■ Your goal
Report how many lines in the data below contain the string "NewBodyOperationType", matching case exactly, and give only the number.

A block of data
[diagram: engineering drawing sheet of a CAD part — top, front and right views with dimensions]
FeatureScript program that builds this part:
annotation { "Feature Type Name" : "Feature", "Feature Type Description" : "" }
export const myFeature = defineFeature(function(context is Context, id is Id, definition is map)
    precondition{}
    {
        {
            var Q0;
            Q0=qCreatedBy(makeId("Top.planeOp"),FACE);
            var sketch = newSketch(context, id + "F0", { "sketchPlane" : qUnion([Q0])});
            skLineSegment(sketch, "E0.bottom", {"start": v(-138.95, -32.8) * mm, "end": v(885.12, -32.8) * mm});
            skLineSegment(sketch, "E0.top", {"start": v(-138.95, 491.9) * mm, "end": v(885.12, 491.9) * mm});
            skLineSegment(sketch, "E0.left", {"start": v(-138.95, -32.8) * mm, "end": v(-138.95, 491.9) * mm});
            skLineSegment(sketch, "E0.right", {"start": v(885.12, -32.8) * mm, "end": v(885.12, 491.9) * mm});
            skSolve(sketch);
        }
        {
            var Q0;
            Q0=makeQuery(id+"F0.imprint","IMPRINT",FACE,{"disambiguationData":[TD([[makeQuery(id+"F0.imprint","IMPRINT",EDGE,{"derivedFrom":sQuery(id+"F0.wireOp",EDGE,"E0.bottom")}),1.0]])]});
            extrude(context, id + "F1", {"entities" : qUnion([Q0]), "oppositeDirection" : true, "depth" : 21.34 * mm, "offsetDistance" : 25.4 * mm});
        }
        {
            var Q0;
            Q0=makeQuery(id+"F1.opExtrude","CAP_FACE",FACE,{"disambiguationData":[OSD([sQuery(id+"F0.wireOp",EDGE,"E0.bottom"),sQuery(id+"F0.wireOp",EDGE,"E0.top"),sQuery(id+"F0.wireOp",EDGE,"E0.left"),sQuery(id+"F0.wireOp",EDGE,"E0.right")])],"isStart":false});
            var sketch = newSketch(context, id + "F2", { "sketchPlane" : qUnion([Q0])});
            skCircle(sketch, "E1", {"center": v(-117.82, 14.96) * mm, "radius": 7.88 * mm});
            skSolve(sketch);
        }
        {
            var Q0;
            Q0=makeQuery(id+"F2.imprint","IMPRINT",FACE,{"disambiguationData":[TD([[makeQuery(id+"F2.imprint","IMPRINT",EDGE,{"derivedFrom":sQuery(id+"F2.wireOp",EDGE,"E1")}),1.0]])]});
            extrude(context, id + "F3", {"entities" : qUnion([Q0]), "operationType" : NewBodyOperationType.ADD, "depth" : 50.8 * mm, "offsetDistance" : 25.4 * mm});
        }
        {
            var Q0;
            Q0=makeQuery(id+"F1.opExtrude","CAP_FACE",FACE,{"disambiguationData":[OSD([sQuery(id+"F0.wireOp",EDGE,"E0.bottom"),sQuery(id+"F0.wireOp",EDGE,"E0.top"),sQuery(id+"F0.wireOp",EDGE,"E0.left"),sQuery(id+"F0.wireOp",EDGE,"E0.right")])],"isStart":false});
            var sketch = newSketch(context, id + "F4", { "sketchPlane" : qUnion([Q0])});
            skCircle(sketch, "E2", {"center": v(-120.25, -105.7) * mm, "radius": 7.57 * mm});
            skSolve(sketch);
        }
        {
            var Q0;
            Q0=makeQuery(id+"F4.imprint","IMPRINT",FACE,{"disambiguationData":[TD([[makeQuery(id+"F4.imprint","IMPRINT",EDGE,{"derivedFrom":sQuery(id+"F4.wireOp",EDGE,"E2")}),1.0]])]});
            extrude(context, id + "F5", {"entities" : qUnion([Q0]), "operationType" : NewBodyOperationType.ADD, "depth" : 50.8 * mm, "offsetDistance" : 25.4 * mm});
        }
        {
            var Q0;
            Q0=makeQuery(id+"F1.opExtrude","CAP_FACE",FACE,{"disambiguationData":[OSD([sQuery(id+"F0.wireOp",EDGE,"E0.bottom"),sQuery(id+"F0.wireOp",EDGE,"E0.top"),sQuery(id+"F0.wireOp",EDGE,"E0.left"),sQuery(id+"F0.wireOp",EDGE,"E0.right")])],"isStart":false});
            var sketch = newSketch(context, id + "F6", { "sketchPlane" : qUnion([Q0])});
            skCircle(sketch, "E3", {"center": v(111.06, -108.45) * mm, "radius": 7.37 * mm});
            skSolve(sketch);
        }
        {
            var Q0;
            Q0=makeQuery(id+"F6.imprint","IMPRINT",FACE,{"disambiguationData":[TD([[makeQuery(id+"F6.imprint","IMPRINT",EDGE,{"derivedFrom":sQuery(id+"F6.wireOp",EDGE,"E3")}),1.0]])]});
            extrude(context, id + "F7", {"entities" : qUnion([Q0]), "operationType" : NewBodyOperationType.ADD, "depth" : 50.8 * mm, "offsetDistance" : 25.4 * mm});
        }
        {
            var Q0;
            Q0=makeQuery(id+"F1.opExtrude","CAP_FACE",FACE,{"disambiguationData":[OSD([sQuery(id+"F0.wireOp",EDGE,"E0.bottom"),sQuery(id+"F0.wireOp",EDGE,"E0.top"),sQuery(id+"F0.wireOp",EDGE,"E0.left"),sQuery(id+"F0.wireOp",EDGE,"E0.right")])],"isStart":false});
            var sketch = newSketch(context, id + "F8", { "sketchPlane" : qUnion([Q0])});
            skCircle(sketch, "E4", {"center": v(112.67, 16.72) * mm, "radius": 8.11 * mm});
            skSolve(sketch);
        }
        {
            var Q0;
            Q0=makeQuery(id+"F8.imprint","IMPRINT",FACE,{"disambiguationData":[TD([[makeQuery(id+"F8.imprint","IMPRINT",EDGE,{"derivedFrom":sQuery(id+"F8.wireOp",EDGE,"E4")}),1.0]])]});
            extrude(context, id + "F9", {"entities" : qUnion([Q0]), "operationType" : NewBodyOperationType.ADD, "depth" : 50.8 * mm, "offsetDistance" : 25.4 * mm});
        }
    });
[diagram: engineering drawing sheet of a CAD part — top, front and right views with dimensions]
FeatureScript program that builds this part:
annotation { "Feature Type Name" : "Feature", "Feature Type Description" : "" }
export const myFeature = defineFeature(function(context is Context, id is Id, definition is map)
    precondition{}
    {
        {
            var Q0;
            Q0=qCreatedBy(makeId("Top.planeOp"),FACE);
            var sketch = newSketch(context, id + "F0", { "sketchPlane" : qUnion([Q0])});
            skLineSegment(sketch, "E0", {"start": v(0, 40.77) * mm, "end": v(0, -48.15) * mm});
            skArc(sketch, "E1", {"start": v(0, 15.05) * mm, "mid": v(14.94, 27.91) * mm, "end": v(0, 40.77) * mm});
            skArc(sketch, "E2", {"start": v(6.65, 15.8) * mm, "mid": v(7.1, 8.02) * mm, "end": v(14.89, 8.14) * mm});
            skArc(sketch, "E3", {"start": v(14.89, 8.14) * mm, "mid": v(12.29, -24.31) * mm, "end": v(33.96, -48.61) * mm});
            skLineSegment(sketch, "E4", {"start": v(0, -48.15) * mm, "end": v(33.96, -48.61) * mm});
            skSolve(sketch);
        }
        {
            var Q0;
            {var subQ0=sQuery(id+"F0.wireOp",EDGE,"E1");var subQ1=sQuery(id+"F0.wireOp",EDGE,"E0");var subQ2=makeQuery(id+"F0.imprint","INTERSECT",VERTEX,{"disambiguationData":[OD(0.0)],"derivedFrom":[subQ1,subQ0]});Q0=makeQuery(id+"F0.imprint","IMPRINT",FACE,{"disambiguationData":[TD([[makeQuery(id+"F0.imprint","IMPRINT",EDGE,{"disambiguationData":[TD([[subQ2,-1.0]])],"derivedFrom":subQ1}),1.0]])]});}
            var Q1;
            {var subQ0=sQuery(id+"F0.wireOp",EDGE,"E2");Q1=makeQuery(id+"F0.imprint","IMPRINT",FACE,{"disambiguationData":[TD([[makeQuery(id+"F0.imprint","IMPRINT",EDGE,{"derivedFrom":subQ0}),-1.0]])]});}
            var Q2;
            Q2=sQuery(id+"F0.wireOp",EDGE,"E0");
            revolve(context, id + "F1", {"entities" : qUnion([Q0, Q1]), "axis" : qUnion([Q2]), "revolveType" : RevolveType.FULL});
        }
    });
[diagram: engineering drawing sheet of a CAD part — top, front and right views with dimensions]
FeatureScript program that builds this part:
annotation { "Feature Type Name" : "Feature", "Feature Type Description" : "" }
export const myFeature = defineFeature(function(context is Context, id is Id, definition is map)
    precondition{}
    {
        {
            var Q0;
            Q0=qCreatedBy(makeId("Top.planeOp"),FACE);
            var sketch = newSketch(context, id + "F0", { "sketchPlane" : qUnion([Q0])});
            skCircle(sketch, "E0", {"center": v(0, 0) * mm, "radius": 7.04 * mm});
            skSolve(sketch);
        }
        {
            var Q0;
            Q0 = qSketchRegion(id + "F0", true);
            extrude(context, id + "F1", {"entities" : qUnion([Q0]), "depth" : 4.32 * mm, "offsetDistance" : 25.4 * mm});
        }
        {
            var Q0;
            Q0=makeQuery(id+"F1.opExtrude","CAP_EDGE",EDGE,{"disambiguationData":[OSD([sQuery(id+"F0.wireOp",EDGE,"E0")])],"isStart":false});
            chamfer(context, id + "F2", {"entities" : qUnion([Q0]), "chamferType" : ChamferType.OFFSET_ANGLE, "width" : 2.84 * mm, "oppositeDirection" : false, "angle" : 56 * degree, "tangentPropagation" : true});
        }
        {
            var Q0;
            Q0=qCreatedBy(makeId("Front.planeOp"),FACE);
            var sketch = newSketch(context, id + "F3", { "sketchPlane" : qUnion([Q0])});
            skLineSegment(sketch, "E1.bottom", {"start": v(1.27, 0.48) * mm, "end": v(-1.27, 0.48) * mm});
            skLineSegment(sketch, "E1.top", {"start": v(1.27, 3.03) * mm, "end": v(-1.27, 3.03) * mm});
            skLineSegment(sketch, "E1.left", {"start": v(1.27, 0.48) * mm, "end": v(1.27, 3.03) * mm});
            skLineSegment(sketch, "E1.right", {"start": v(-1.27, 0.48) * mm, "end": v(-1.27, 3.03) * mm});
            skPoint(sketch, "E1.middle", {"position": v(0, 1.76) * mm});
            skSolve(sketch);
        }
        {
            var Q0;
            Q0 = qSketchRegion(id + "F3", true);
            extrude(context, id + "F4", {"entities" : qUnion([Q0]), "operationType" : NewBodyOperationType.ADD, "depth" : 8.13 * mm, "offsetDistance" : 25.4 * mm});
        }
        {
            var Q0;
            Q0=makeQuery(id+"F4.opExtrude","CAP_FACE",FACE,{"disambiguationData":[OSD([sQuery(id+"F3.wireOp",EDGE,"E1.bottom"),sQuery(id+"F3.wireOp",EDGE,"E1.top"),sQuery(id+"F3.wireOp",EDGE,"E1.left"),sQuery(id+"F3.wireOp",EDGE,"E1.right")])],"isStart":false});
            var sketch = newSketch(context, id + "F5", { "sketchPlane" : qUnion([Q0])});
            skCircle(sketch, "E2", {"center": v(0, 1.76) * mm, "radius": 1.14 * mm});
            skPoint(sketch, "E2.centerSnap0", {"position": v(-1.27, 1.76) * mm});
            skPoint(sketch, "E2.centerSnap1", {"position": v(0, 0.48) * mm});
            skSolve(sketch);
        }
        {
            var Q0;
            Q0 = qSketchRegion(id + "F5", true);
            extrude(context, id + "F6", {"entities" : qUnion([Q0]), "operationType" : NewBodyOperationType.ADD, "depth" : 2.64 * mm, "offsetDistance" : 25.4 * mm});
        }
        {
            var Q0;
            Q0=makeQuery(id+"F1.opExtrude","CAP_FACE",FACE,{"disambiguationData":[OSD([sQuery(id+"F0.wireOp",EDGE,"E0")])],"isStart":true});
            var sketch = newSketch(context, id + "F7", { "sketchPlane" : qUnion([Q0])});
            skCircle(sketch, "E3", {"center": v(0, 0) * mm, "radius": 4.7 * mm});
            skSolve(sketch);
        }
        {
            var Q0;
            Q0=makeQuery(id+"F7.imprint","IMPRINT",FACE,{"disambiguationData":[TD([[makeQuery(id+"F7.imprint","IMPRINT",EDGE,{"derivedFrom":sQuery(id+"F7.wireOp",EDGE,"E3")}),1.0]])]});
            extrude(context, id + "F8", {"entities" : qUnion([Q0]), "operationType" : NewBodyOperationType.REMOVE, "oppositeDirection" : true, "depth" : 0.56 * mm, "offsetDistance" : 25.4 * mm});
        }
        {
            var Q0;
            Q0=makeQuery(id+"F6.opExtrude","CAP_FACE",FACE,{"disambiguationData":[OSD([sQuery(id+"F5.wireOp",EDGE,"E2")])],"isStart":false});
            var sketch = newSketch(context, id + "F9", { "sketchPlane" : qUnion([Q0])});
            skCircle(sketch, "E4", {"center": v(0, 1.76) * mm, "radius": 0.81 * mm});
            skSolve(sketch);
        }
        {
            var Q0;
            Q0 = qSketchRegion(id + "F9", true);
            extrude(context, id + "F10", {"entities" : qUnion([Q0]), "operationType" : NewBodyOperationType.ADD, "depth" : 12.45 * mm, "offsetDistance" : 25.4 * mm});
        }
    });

■ Correct result
8